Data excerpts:
__________________________________________________

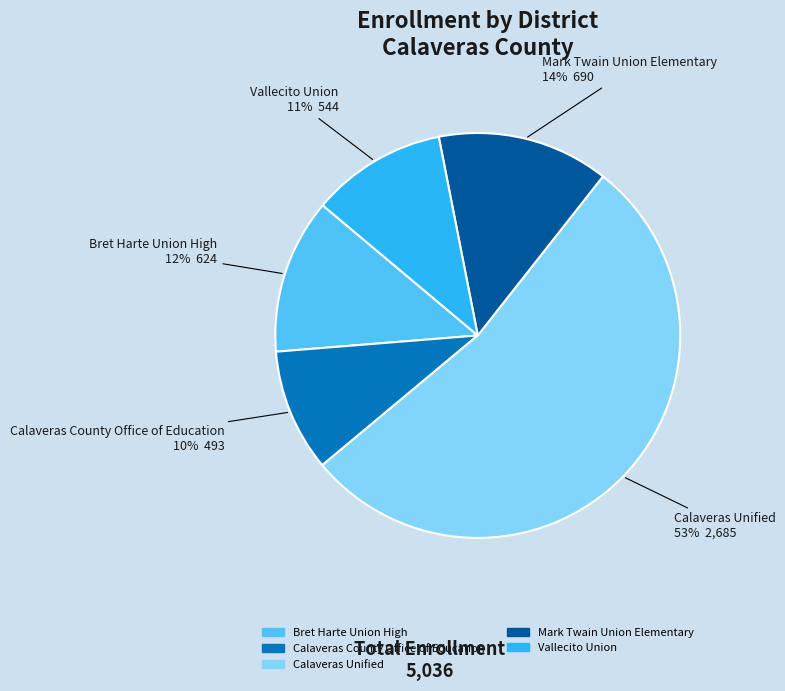

Is there any slice that represents more than half of the pie?

Yes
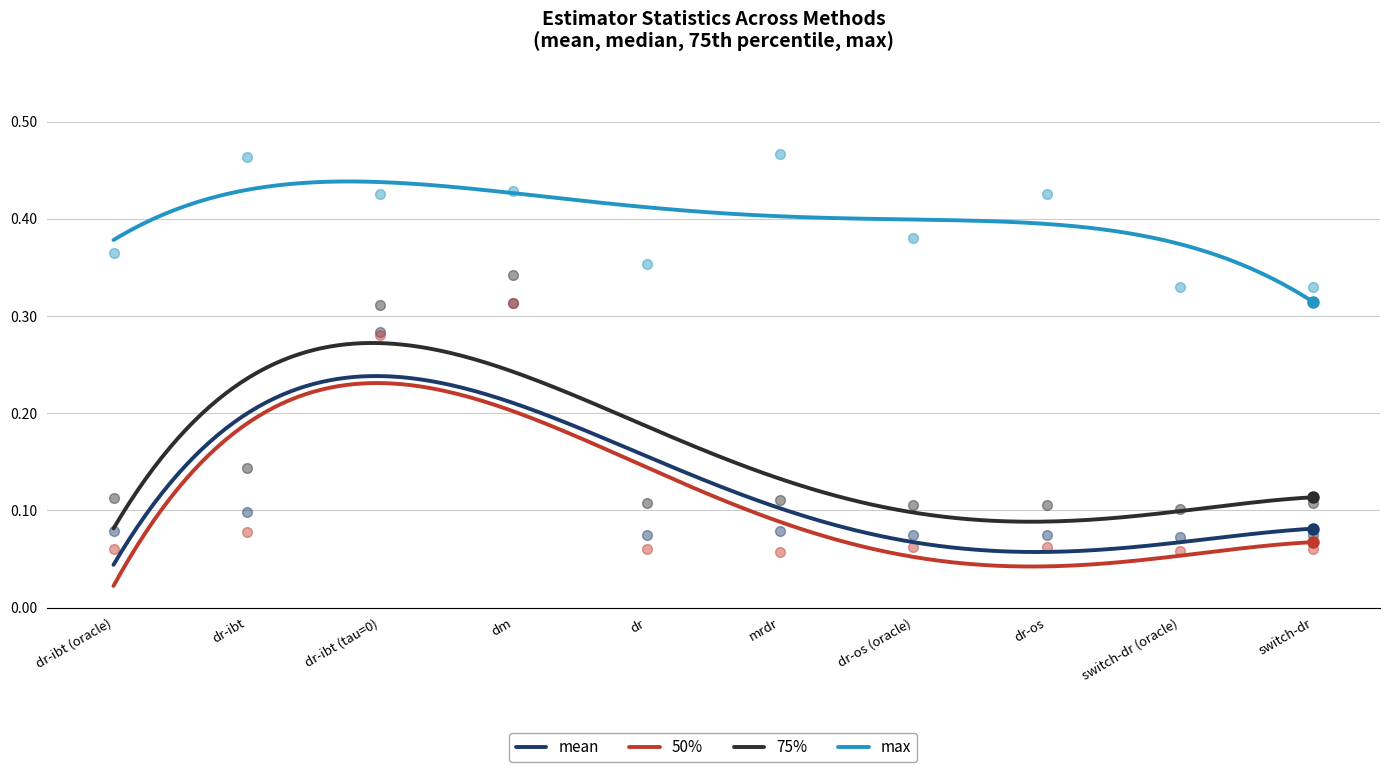

What is the total value across all series at dm?

1.4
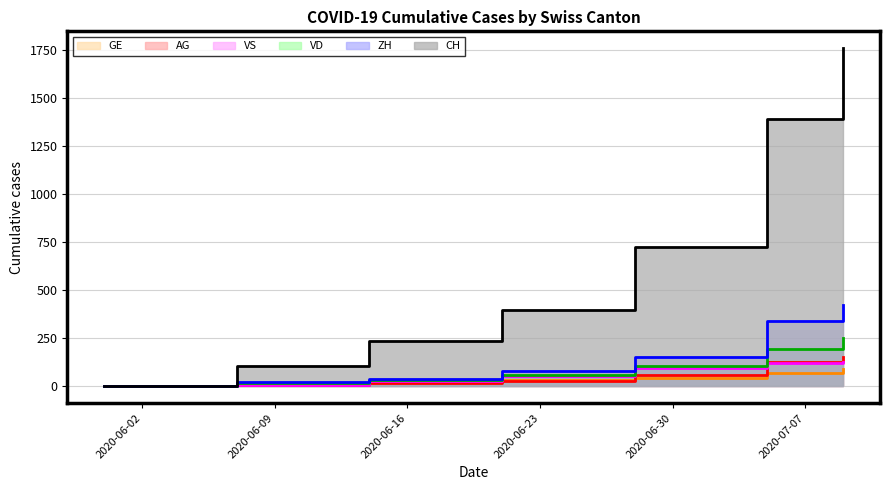

True or false: VD and ZH intersect in this chart.

False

__________________________________________________

What the exercise asks →
Render the material above as a JSON list of strings, one string per line, with blank lines omitted. Leave the pictures out of the answer.

Reply →
[
  "Is there any slice that represents more than half of the pie?",
  "Yes",
  "What is the total value across all series at dm?",
  "1.4",
  "True or false: VD and ZH intersect in this chart.",
  "False"
]